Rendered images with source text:
━━━━━━

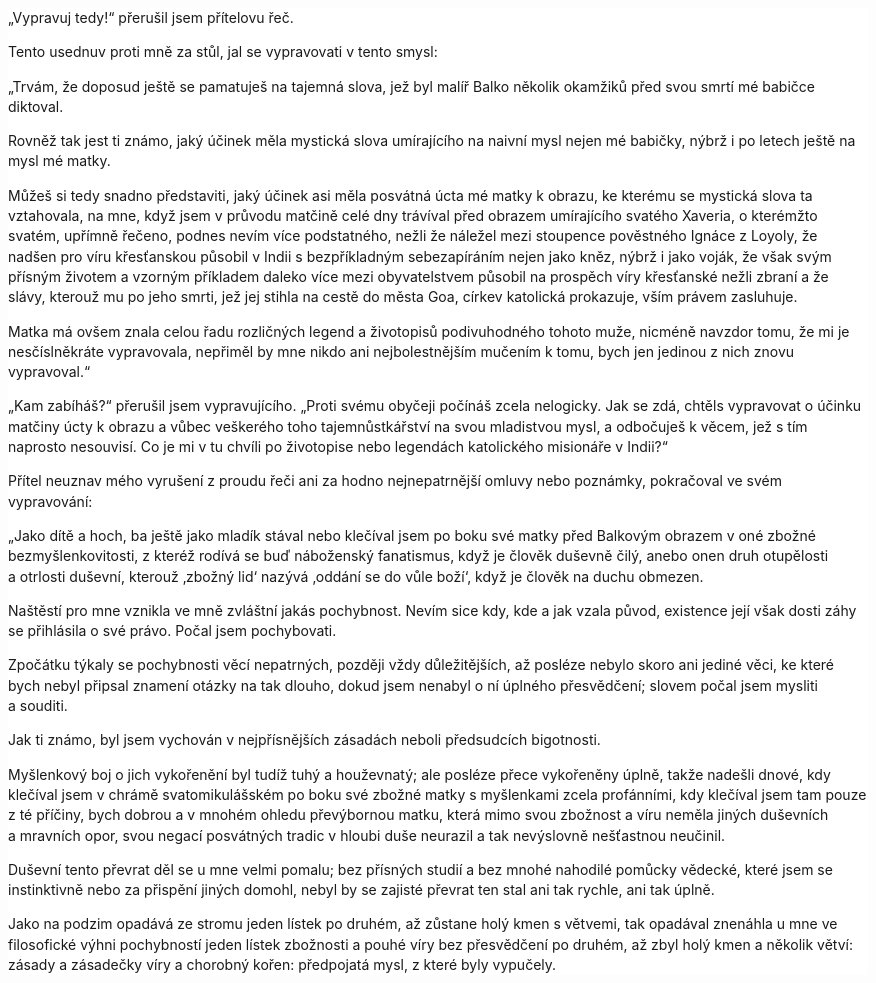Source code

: „Vypravuj tedy!“ přerušil jsem přítelovu řeč.

Tento usednuv proti mně za stůl, jal se vypravovati v tento smysl:

„Trvám, že doposud ještě se pamatuješ na tajemná slova, jež byl malíř Balko několik okamžiků před svou smrtí mé babičce diktoval.

Rovněž tak jest ti známo, jaký účinek měla mystická slova umírajícího na naivní mysl nejen mé babičky, nýbrž i po letech ještě na mysl mé matky.

Můžeš si tedy snadno představiti, jaký účinek asi měla posvátná úcta mé matky k obrazu, ke kterému se mystická slova ta vztahovala, na mne, když jsem v průvodu matčině celé dny trávíval před obrazem umírajícího svatého Xaveria, o kterémžto svatém, upřímně řečeno, podnes nevím více podstatného, nežli že náležel mezi stoupence pověstného Ignáce z Loyoly, že nadšen pro víru křesťanskou působil v Indii s bezpříkladným sebezapíráním nejen jako kněz, nýbrž i jako voják, že však svým přísným životem a vzorným příkladem daleko více mezi obyvatelstvem působil na prospěch víry křesťanské nežli zbraní a že slávy, kterouž mu po jeho smrti, jež jej stihla na cestě do města Goa, církev katolická prokazuje, vším právem zasluhuje.

Matka má ovšem znala celou řadu rozličných legend a životopisů podivuhodného tohoto muže, nicméně navzdor tomu, že mi je nesčíslněkráte vypravovala, nepřiměl by mne nikdo ani nejbolestnějším mučením k tomu, bych jen jedinou z nich znovu vypravoval.“

„Kam zabíháš?“ přerušil jsem vypravujícího. „Proti svému obyčeji počínáš zcela nelogicky. Jak se zdá, chtěls vypravovat o účinku matčiny úcty k obrazu a vůbec veškerého toho tajemnůstkářství na svou mladistvou mysl, a odbočuješ k věcem, jež s tím naprosto nesouvisí. Co je mi v tu chvíli po životopise nebo legendách katolického misionáře v Indii?“

Přítel neuznav mého vyrušení z proudu řeči ani za hodno nejnepatrnější omluvy nebo poznámky, pokračoval ve svém vypravování:

„Jako dítě a hoch, ba ještě jako mladík stával nebo klečíval jsem po boku své matky před Balkovým obrazem v oné zbožné bezmyšlenkovitosti, z kteréž rodívá se buď náboženský fanatismus, když je člověk duševně čilý, anebo onen druh otupělosti a otrlosti duševní, kterouž ‚zbožný lid‘ nazývá ‚oddání se do vůle boží‘, když je člověk na duchu obmezen.

Naštěstí pro mne vznikla ve mně zvláštní jakás pochybnost. Nevím sice kdy, kde a jak vzala původ, existence její však dosti záhy se přihlásila o své právo. Počal jsem pochybovati.

Zpočátku týkaly se pochybnosti věcí nepatrných, později vždy důležitějších, až posléze nebylo skoro ani jediné věci, ke které bych nebyl připsal znamení otázky na tak dlouho, dokud jsem nenabyl o ní úplného přesvědčení; slovem počal jsem mysliti a souditi.

Jak ti známo, byl jsem vychován v nejpřísnějších zásadách neboli předsudcích bigotnosti.

Myšlenkový boj o jich vykořenění byl tudíž tuhý a houževnatý; ale posléze přece vykořeněny úplně, takže nadešli dnové, kdy klečíval jsem v chrámě svatomikulášském po boku své zbožné matky s myšlenkami zcela profánními, kdy klečíval jsem tam pouze z té příčiny, bych dobrou a v mnohém ohledu převýbornou matku, která mimo svou zbožnost a víru neměla jiných duševních a mravních opor, svou negací posvátných tradic v hloubi duše neurazil a tak nevýslovně nešťastnou neučinil.

Duševní tento převrat děl se u mne velmi pomalu; bez přísných studií a bez mnohé nahodilé pomůcky vědecké, které jsem se instinktivně nebo za přispění jiných domohl, nebyl by se zajisté převrat ten stal ani tak rychle, ani tak úplně.

Jako na podzim opadává ze stromu jeden lístek po druhém, až zůstane holý kmen s větvemi, tak opadával znenáhla u mne ve filosofické výhni pochybností jeden lístek zbožnosti a pouhé víry bez přesvědčení po druhém, až zbyl holý kmen a několik větví: zásady a zásadečky víry a chorobný kořen: předpojatá mysl, z které byly vypučely.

━━━━━━

Reproduce every line of the records above without any changes, and omit the pictures from your output.

Answer for this exercise:
Source code

: „Vypravuj tedy!“ přerušil jsem přítelovu řeč.

Tento usednuv proti mně za stůl, jal se vypravovati v tento smysl:

„Trvám, že doposud ještě se pamatuješ na tajemná slova, jež byl malíř Balko několik okamžiků před svou smrtí mé babičce diktoval.

Rovněž tak jest ti známo, jaký účinek měla mystická slova umírajícího na naivní mysl nejen mé babičky, nýbrž i po letech ještě na mysl mé matky.

Můžeš si tedy snadno představiti, jaký účinek asi měla posvátná úcta mé matky k obrazu, ke kterému se mystická slova ta vztahovala, na mne, když jsem v průvodu matčině celé dny trávíval před obrazem umírajícího svatého Xaveria, o kterémžto svatém, upřímně řečeno, podnes nevím více podstatného, nežli že náležel mezi stoupence pověstného Ignáce z Loyoly, že nadšen pro víru křesťanskou působil v Indii s bezpříkladným sebezapíráním nejen jako kněz, nýbrž i jako voják, že však svým přísným životem a vzorným příkladem daleko více mezi obyvatelstvem působil na prospěch víry křesťanské nežli zbraní a že slávy, kterouž mu po jeho smrti, jež jej stihla na cestě do města Goa, církev katolická prokazuje, vším právem zasluhuje.

Matka má ovšem znala celou řadu rozličných legend a životopisů podivuhodného tohoto muže, nicméně navzdor tomu, že mi je nesčíslněkráte vypravovala, nepřiměl by mne nikdo ani nejbolestnějším mučením k tomu, bych jen jedinou z nich znovu vypravoval.“

„Kam zabíháš?“ přerušil jsem vypravujícího. „Proti svému obyčeji počínáš zcela nelogicky. Jak se zdá, chtěls vypravovat o účinku matčiny úcty k obrazu a vůbec veškerého toho tajemnůstkářství na svou mladistvou mysl, a odbočuješ k věcem, jež s tím naprosto nesouvisí. Co je mi v tu chvíli po životopise nebo legendách katolického misionáře v Indii?“

Přítel neuznav mého vyrušení z proudu řeči ani za hodno nejnepatrnější omluvy nebo poznámky, pokračoval ve svém vypravování:

„Jako dítě a hoch, ba ještě jako mladík stával nebo klečíval jsem po boku své matky před Balkovým obrazem v oné zbožné bezmyšlenkovitosti, z kteréž rodívá se buď náboženský fanatismus, když je člověk duševně čilý, anebo onen druh otupělosti a otrlosti duševní, kterouž ‚zbožný lid‘ nazývá ‚oddání se do vůle boží‘, když je člověk na duchu obmezen.

Naštěstí pro mne vznikla ve mně zvláštní jakás pochybnost. Nevím sice kdy, kde a jak vzala původ, existence její však dosti záhy se přihlásila o své právo. Počal jsem pochybovati.

Zpočátku týkaly se pochybnosti věcí nepatrných, později vždy důležitějších, až posléze nebylo skoro ani jediné věci, ke které bych nebyl připsal znamení otázky na tak dlouho, dokud jsem nenabyl o ní úplného přesvědčení; slovem počal jsem mysliti a souditi.

Jak ti známo, byl jsem vychován v nejpřísnějších zásadách neboli předsudcích bigotnosti.

Myšlenkový boj o jich vykořenění byl tudíž tuhý a houževnatý; ale posléze přece vykořeněny úplně, takže nadešli dnové, kdy klečíval jsem v chrámě svatomikulášském po boku své zbožné matky s myšlenkami zcela profánními, kdy klečíval jsem tam pouze z té příčiny, bych dobrou a v mnohém ohledu převýbornou matku, která mimo svou zbožnost a víru neměla jiných duševních a mravních opor, svou negací posvátných tradic v hloubi duše neurazil a tak nevýslovně nešťastnou neučinil.

Duševní tento převrat děl se u mne velmi pomalu; bez přísných studií a bez mnohé nahodilé pomůcky vědecké, které jsem se instinktivně nebo za přispění jiných domohl, nebyl by se zajisté převrat ten stal ani tak rychle, ani tak úplně.

Jako na podzim opadává ze stromu jeden lístek po druhém, až zůstane holý kmen s větvemi, tak opadával znenáhla u mne ve filosofické výhni pochybností jeden lístek zbožnosti a pouhé víry bez přesvědčení po druhém, až zbyl holý kmen a několik větví: zásady a zásadečky víry a chorobný kořen: předpojatá mysl, z které byly vypučely.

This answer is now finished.